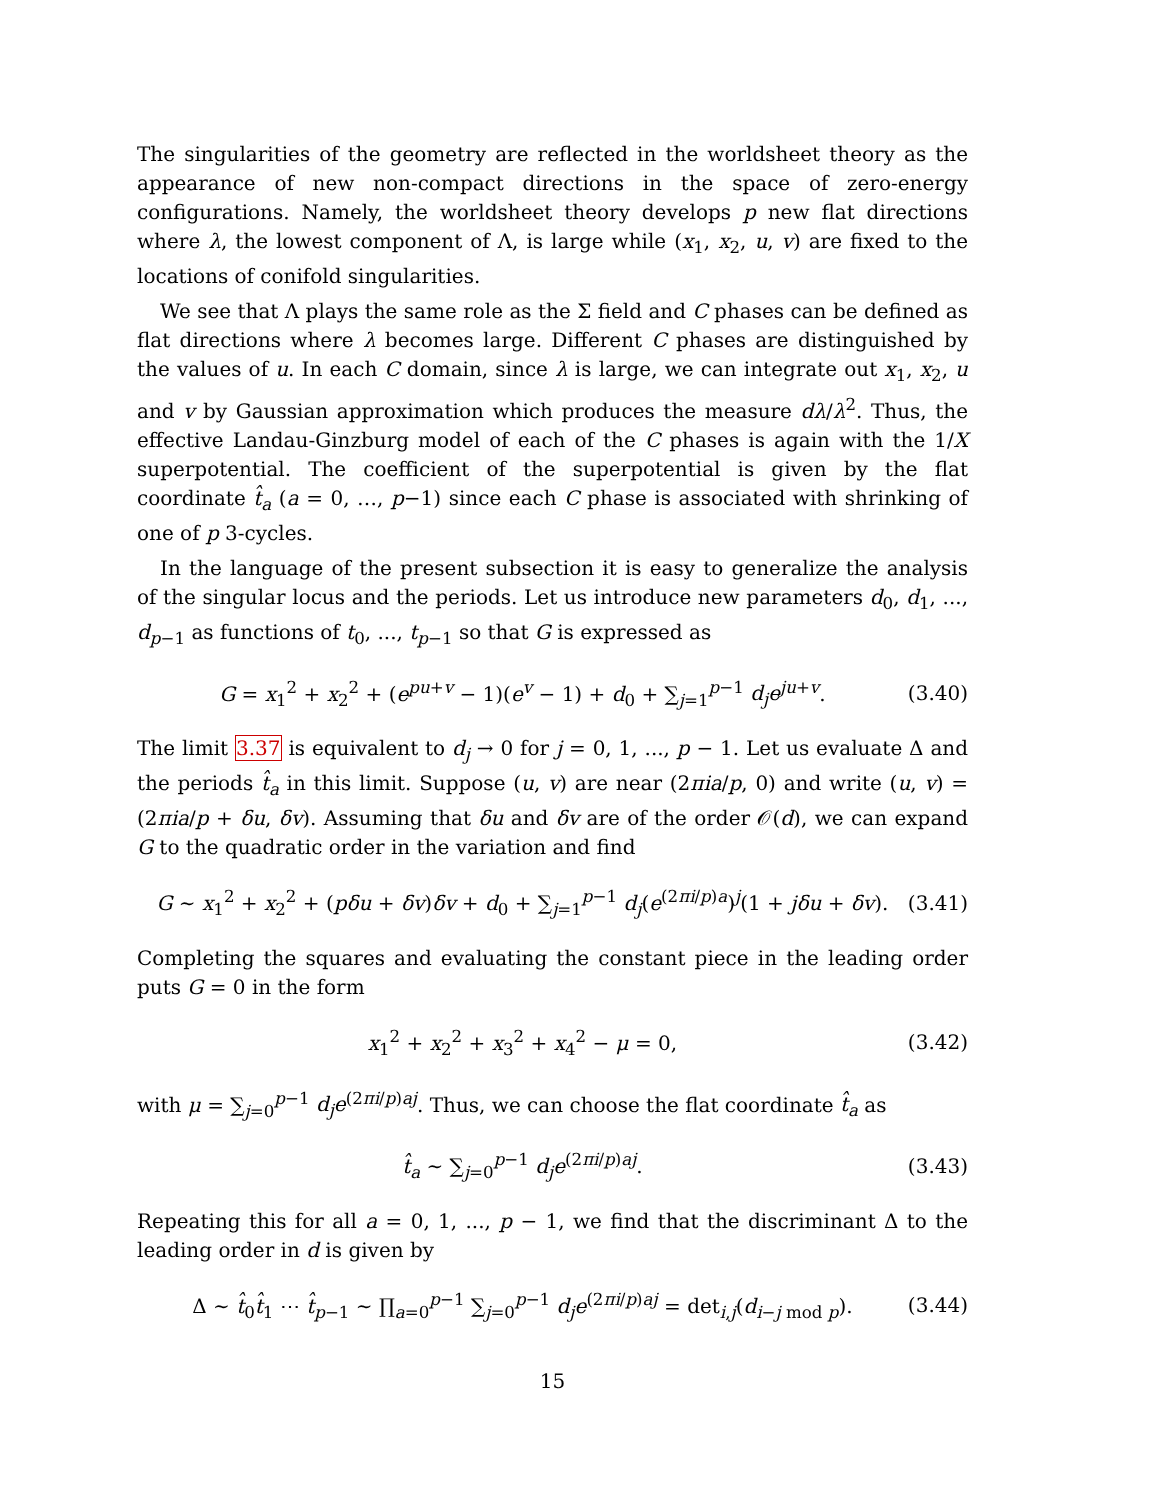The singularities of the geometry are reflected in the worldsheet theory as the appearance of new non-compact directions in the space of zero-energy configurations. Namely, the worldsheet theory develops p new flat directions where λ, the lowest component of Λ, is large while (x<sub>1</sub>, x<sub>2</sub>, u, v) are fixed to the locations of conifold singularities.
We see that Λ plays the same role as the Σ field and C phases can be defined as flat directions where λ becomes large. Different C phases are distinguished by the values of u. In each C domain, since λ is large, we can integrate out x<sub>1</sub>, x<sub>2</sub>, u and v by Gaussian approximation which produces the measure dλ/λ<sup>2</sup>. Thus, the effective Landau-Ginzburg model of each of the C phases is again with the 1/X superpotential. The coefficient of the superpotential is given by the flat coordinate t̂<sub>a</sub> (a = 0, …, p−1) since each C phase is associated with shrinking of one of p 3-cycles.
In the language of the present subsection it is easy to generalize the analysis of the singular locus and the periods. Let us introduce new parameters d<sub>0</sub>, d<sub>1</sub>, ..., d<sub>p−1</sub> as functions of t<sub>0</sub>, ..., t<sub>p−1</sub> so that G is expressed as
G = x<sub>1</sub><sup>2</sup> + x<sub>2</sub><sup>2</sup> + (e<sup>pu+v</sup> − 1)(e<sup>v</sup> − 1) + d<sub>0</sub> + ∑<sub>j=1</sub><sup>p−1</sup> d<sub>j</sub>e<sup>ju+v</sup>.
(3.40)
The limit 3.37 is equivalent to d<sub>j</sub> → 0 for j = 0, 1, ..., p − 1. Let us evaluate Δ and the periods t̂<sub>a</sub> in this limit. Suppose (u, v) are near (2πia/p, 0) and write (u, v) = (2πia/p + δu, δv). Assuming that δu and δv are of the order 𝒪(d), we can expand G to the quadratic order in the variation and find
G ∼ x<sub>1</sub><sup>2</sup> + x<sub>2</sub><sup>2</sup> + (pδu + δv)δv + d<sub>0</sub> + ∑<sub>j=1</sub><sup>p−1</sup> d<sub>j</sub>(e<sup>(2πi/p)a</sup>)<sup>j</sup>(1 + jδu + δv).
(3.41)
Completing the squares and evaluating the constant piece in the leading order puts G = 0 in the form
x<sub>1</sub><sup>2</sup> + x<sub>2</sub><sup>2</sup> + x<sub>3</sub><sup>2</sup> + x<sub>4</sub><sup>2</sup> − μ = 0, (3.42)
with μ = ∑<sub>j=0</sub><sup>p−1</sup> d<sub>j</sub>e<sup>(2πi/p)aj</sup>. Thus, we can choose the flat coordinate t̂<sub>a</sub> as
t̂<sub>a</sub> ∼ ∑<sub>j=0</sub><sup>p−1</sup> d<sub>j</sub>e<sup>(2πi/p)aj</sup>. (3.43)
Repeating this for all a = 0, 1, ..., p − 1, we find that the discriminant Δ to the leading order in d is given by
Δ ∼ t̂<sub>0</sub>t̂<sub>1</sub> ⋯ t̂<sub>p−1</sub> ∼ ∏<sub>a=0</sub><sup>p−1</sup> ∑<sub>j=0</sub><sup>p−1</sup> d<sub>j</sub>e<sup>(2πi/p)aj</sup> = det<sub>i,j</sub>(d<sub>i−j mod p</sub>).
(3.44)
15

● WHAT TO DO
Report the number of lines, in the entries above, that contain the word "order", without any other text.

● FINISHED TASK
3